Remember, as a college student you are a member of a worldwide community of scholars - even if you plan a career in newspapering, public relations, advertising or another field that isn't in academic life. Timothy Ray of Arizona State University, who teaches a course in writing reflective essays, tells his students they are involved in "public discourse" that relates their opinions to the opinions of published writers in what is known as a "discourse community." That's a fancy way of saying you ought to write like you would for publication. Says Ray, "In short, you will be expected to recognize and express your position(s) in relation to the position of others, to juggle and move between various voices and points of view, and to cite those voices, challenge them, and incorporate them into your essays."

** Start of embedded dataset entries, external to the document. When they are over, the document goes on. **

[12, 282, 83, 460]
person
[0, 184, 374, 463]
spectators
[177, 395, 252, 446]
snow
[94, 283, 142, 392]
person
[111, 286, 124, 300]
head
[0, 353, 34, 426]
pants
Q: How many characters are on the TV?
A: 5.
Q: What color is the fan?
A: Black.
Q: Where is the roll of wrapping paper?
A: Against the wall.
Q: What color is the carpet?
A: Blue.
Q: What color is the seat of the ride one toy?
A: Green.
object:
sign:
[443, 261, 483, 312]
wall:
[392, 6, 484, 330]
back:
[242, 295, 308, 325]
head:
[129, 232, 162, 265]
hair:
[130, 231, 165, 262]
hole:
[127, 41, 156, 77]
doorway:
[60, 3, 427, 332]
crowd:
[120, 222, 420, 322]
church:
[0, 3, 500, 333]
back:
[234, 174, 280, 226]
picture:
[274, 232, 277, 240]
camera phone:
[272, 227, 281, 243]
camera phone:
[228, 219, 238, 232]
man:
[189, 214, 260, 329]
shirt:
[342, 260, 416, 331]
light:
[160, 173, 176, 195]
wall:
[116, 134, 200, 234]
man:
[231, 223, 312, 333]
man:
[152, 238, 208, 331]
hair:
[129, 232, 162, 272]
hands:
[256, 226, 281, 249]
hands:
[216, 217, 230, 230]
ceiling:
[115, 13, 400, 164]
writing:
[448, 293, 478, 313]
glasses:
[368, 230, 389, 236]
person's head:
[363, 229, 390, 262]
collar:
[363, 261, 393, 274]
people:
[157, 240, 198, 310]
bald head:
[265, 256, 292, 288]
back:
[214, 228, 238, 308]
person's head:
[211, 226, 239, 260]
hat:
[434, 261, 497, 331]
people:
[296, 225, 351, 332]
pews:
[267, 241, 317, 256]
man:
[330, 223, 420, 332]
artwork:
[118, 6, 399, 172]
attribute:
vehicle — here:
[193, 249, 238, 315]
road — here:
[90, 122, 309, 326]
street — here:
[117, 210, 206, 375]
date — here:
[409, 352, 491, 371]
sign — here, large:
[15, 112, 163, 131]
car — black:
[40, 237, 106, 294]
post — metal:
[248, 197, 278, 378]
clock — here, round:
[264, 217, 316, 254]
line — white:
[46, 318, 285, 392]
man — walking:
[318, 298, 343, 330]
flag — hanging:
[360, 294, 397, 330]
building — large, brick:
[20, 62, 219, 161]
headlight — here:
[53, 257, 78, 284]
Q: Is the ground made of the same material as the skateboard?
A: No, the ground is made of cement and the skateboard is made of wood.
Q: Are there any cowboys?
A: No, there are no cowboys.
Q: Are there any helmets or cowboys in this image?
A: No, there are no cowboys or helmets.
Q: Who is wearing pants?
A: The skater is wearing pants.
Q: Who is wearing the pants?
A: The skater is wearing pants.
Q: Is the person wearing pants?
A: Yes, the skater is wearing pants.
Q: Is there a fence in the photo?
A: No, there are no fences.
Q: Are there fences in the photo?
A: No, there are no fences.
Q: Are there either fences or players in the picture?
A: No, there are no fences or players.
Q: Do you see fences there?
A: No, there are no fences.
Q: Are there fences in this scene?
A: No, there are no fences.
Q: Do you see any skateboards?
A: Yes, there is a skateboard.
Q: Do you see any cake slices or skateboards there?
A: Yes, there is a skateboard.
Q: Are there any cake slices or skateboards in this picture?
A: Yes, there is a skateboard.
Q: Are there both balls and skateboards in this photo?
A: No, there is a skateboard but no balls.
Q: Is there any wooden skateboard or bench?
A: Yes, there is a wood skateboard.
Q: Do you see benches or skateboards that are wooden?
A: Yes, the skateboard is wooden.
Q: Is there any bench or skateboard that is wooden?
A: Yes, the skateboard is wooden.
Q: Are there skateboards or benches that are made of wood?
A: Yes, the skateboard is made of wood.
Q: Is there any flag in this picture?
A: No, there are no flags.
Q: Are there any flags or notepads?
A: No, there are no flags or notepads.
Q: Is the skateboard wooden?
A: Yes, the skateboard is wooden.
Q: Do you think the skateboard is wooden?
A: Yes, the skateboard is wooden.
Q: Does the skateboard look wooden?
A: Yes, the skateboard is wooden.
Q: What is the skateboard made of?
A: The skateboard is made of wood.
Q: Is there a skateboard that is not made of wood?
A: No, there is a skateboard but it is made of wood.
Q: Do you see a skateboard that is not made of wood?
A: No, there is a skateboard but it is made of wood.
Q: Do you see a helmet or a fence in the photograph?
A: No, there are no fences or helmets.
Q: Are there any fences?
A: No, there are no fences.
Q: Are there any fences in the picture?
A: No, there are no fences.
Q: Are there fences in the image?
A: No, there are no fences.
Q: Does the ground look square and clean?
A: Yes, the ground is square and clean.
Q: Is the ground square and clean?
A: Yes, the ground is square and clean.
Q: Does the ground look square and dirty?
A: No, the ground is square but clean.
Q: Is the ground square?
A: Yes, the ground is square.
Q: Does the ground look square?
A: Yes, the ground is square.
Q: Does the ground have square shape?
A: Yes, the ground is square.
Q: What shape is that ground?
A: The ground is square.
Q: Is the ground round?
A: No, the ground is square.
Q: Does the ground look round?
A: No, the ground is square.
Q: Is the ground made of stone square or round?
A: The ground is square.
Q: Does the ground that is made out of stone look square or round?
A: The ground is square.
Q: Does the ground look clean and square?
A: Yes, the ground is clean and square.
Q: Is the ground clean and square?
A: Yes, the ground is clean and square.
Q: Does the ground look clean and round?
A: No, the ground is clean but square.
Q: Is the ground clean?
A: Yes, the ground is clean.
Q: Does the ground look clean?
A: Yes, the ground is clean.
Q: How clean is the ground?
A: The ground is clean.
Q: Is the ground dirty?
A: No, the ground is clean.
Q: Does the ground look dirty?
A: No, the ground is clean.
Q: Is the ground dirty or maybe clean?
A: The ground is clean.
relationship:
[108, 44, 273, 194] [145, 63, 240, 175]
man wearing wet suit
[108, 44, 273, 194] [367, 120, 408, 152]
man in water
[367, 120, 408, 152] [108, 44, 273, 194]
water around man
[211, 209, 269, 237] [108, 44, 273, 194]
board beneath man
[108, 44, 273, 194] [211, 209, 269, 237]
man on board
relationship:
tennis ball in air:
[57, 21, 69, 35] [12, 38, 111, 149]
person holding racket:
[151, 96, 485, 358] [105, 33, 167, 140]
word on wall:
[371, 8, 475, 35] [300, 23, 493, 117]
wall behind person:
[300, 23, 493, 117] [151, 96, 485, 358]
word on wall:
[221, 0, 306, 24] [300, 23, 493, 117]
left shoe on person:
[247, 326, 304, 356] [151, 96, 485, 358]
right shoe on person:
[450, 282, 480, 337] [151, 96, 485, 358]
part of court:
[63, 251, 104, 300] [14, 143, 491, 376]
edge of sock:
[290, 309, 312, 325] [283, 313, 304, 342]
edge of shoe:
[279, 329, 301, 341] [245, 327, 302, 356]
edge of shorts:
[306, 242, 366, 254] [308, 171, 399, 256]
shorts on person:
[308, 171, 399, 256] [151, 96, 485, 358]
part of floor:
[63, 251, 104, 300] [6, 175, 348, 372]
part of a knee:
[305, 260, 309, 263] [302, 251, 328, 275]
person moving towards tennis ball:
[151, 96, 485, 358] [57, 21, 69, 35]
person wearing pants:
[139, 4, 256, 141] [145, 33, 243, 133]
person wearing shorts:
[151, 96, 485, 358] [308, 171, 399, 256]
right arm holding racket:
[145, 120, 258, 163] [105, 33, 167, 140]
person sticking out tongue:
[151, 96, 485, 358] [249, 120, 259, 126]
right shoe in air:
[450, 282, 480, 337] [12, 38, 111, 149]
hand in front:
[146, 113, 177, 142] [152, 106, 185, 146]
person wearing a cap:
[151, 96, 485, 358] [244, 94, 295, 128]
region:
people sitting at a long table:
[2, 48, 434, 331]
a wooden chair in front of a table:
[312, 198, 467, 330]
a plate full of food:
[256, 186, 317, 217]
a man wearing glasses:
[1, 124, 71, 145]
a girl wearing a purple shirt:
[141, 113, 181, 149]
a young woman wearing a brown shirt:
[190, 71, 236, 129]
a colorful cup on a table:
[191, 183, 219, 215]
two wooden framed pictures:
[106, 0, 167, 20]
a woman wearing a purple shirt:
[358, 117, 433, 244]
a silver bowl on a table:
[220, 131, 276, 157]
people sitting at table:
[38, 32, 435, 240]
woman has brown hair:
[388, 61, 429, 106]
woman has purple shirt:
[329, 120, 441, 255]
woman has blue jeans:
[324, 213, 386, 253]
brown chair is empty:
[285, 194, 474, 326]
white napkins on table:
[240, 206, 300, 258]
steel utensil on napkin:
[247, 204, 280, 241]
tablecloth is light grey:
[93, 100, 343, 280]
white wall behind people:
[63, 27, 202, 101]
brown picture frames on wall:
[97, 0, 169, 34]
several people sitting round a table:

But you don't have to be stuffy about it - especially if you plan to write for the public someday.
Liz Somerville of the University of Sussex in England suggested in an assignment sheet formerly posted to the internet that "you should write the [reflective essay] account as if you were reporting back to someone (e.g. a friend at Sussex [or, in our case, SCI]; a friend at another University, a sibling; a parent or other relative; a former teacher." In other words, it's OK to be informal. Use first person. Be specific. Consult your notes. Somerville adds, "'I looked at some books in the library' may be an account of what you did, but it also reveals you as a sloppy scholar if you didn't make notes on which sources looked useful." Again, be specific. Somerville also adds something I like. She quotes Rudyard Kipling, a 19th-century poet who chronicled the British Empire:
There are nine and sixty ways of constructing tribal lays, And every single one of them is right!
The "tribal lays" Kipling encountered in the British Raj, by the way, were narratives handed down by oral tradition. Since they were oral, the tribesmen who recited them were free to improvise as long as they stayed with the broad outline of the story. In other words, in writing these essays you are free to be creative. After all, they're your essays; they're about what you learned.
Oh, one last word: Be specific. Clobber me with facts. Statistics. Examples. Quotes. Facts, and more facts. Your own analysis of the facts, statistics, examples and quotes. I don't want to be repetitious here, but I do expect you to be specific.